WORK TO COMPLETE: From the first record to the last, write out each one exactly.
── SOURCE INFORMATION ──
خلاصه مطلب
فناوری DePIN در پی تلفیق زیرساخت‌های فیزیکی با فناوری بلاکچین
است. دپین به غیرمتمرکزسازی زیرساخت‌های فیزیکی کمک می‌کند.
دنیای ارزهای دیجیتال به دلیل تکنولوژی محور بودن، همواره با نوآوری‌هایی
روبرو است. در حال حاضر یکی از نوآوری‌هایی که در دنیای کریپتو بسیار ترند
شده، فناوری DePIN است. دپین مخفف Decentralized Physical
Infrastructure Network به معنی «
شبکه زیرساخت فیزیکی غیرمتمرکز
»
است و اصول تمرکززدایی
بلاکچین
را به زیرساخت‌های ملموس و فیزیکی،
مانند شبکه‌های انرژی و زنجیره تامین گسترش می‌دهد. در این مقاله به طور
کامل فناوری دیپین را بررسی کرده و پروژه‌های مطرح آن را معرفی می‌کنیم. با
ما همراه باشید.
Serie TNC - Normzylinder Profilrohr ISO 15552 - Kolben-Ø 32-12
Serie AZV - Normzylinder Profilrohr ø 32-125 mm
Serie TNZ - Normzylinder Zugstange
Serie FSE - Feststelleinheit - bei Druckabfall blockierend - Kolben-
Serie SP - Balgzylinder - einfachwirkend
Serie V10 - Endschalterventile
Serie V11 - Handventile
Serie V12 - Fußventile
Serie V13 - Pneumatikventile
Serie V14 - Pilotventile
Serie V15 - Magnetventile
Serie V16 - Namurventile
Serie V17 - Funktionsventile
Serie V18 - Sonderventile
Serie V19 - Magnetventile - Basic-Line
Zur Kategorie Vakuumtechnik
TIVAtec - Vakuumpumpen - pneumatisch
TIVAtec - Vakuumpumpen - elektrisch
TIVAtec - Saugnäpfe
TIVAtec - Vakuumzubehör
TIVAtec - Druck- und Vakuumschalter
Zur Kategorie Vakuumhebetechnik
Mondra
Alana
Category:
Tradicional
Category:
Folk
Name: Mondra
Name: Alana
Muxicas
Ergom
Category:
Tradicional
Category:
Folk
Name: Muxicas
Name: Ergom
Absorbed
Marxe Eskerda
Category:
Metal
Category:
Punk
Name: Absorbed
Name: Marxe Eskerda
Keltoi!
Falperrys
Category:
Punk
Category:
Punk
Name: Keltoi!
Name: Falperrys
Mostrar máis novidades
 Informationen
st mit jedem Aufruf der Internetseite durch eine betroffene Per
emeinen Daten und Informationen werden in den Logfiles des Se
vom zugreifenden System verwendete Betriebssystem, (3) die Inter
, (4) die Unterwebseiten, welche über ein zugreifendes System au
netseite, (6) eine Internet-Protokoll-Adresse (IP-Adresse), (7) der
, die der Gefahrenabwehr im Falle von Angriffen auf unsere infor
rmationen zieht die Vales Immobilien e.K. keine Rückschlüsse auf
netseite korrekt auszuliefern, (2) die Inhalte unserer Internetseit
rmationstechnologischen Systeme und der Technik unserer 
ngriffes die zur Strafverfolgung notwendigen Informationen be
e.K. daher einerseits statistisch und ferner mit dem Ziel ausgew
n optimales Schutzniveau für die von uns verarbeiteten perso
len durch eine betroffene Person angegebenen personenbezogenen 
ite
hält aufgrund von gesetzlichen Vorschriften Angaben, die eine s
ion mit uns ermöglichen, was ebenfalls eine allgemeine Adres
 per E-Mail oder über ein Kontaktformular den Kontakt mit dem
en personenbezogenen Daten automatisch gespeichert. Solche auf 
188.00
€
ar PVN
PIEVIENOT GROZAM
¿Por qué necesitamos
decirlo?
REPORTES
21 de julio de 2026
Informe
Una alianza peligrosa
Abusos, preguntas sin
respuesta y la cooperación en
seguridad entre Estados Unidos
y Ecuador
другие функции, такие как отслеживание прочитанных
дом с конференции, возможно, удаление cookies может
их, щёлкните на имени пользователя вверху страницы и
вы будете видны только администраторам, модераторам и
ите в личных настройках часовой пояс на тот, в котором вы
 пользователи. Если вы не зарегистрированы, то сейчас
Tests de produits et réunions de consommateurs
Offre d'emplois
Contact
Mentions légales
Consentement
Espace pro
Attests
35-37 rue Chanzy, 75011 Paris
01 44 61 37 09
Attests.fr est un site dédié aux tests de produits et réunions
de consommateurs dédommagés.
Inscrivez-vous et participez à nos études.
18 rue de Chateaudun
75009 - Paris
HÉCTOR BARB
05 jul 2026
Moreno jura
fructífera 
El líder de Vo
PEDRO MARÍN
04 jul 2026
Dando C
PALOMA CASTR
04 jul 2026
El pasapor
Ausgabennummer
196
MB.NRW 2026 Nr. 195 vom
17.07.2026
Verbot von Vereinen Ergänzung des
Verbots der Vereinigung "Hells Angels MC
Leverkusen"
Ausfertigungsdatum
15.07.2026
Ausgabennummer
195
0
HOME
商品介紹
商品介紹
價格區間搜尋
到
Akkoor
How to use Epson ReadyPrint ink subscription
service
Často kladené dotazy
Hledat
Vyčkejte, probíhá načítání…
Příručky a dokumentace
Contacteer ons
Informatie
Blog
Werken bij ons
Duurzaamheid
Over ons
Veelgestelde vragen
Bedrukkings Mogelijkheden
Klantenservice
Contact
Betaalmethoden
───
THE COMPLETED TASK:
خلاصه مطلب
فناوری DePIN در پی تلفیق زیرساخت‌های فیزیکی با فناوری بلاکچین
است. دپین به غیرمتمرکزسازی زیرساخت‌های فیزیکی کمک می‌کند.
دنیای ارزهای دیجیتال به دلیل تکنولوژی محور بودن، همواره با نوآوری‌هایی
روبرو است. در حال حاضر یکی از نوآوری‌هایی که در دنیای کریپتو بسیار ترند
شده، فناوری DePIN است. دپین مخفف Decentralized Physical
Infrastructure Network به معنی «
شبکه زیرساخت فیزیکی غیرمتمرکز
»
است و اصول تمرکززدایی
بلاکچین
را به زیرساخت‌های ملموس و فیزیکی،
مانند شبکه‌های انرژی و زنجیره تامین گسترش می‌دهد. در این مقاله به طور
کامل فناوری دیپین را بررسی کرده و پروژه‌های مطرح آن را معرفی می‌کنیم. با
ما همراه باشید.
Serie TNC - Normzylinder Profilrohr ISO 15552 - Kolben-Ø 32-12
Serie AZV - Normzylinder Profilrohr ø 32-125 mm
Serie TNZ - Normzylinder Zugstange
Serie FSE - Feststelleinheit - bei Druckabfall blockierend - Kolben-
Serie SP - Balgzylinder - einfachwirkend
Serie V10 - Endschalterventile
Serie V11 - Handventile
Serie V12 - Fußventile
Serie V13 - Pneumatikventile
Serie V14 - Pilotventile
Serie V15 - Magnetventile
Serie V16 - Namurventile
Serie V17 - Funktionsventile
Serie V18 - Sonderventile
Serie V19 - Magnetventile - Basic-Line
Zur Kategorie Vakuumtechnik
TIVAtec - Vakuumpumpen - pneumatisch
TIVAtec - Vakuumpumpen - elektrisch
TIVAtec - Saugnäpfe
TIVAtec - Vakuumzubehör
TIVAtec - Druck- und Vakuumschalter
Zur Kategorie Vakuumhebetechnik
Mondra
Alana
Category:
Tradicional
Category:
Folk
Name: Mondra
Name: Alana
Muxicas
Ergom
Category:
Tradicional
Category:
Folk
Name: Muxicas
Name: Ergom
Absorbed
Marxe Eskerda
Category:
Metal
Category:
Punk
Name: Absorbed
Name: Marxe Eskerda
Keltoi!
Falperrys
Category:
Punk
Category:
Punk
Name: Keltoi!
Name: Falperrys
Mostrar máis novidades
 Informationen
st mit jedem Aufruf der Internetseite durch eine betroffene Per
emeinen Daten und Informationen werden in den Logfiles des Se
vom zugreifenden System verwendete Betriebssystem, (3) die Inter
, (4) die Unterwebseiten, welche über ein zugreifendes System au
netseite, (6) eine Internet-Protokoll-Adresse (IP-Adresse), (7) der
, die der Gefahrenabwehr im Falle von Angriffen auf unsere infor
rmationen zieht die Vales Immobilien e.K. keine Rückschlüsse auf
netseite korrekt auszuliefern, (2) die Inhalte unserer Internetseit
rmationstechnologischen Systeme und der Technik unserer 
ngriffes die zur Strafverfolgung notwendigen Informationen be
e.K. daher einerseits statistisch und ferner mit dem Ziel ausgew
n optimales Schutzniveau für die von uns verarbeiteten perso
len durch eine betroffene Person angegebenen personenbezogenen 
ite
hält aufgrund von gesetzlichen Vorschriften Angaben, die eine s
ion mit uns ermöglichen, was ebenfalls eine allgemeine Adres
 per E-Mail oder über ein Kontaktformular den Kontakt mit dem
en personenbezogenen Daten automatisch gespeichert. Solche auf 
188.00
€
ar PVN
PIEVIENOT GROZAM
¿Por qué necesitamos
decirlo?
REPORTES
21 de julio de 2026
Informe
Una alianza peligrosa
Abusos, preguntas sin
respuesta y la cooperación en
seguridad entre Estados Unidos
y Ecuador
другие функции, такие как отслеживание прочитанных
дом с конференции, возможно, удаление cookies может
их, щёлкните на имени пользователя вверху страницы и
вы будете видны только администраторам, модераторам и
ите в личных настройках часовой пояс на тот, в котором вы
 пользователи. Если вы не зарегистрированы, то сейчас
Tests de produits et réunions de consommateurs
Offre d'emplois
Contact
Mentions légales
Consentement
Espace pro
Attests
35-37 rue Chanzy, 75011 Paris
01 44 61 37 09
Attests.fr est un site dédié aux tests de produits et réunions
de consommateurs dédommagés.
Inscrivez-vous et participez à nos études.
18 rue de Chateaudun
75009 - Paris
HÉCTOR BARB
05 jul 2026
Moreno jura
fructífera 
El líder de Vo
PEDRO MARÍN
04 jul 2026
Dando C
PALOMA CASTR
04 jul 2026
El pasapor
Ausgabennummer
196
MB.NRW 2026 Nr. 195 vom
17.07.2026
Verbot von Vereinen Ergänzung des
Verbots der Vereinigung "Hells Angels MC
Leverkusen"
Ausfertigungsdatum
15.07.2026
Ausgabennummer
195
0
HOME
商品介紹
商品介紹
價格區間搜尋
到
Akkoor
How to use Epson ReadyPrint ink subscription
service
Často kladené dotazy
Hledat
Vyčkejte, probíhá načítání…
Příručky a dokumentace
Contacteer ons
Informatie
Blog
Werken bij ons
Duurzaamheid
Over ons
Veelgestelde vragen
Bedrukkings Mogelijkheden
Klantenservice
Contact
Betaalmethoden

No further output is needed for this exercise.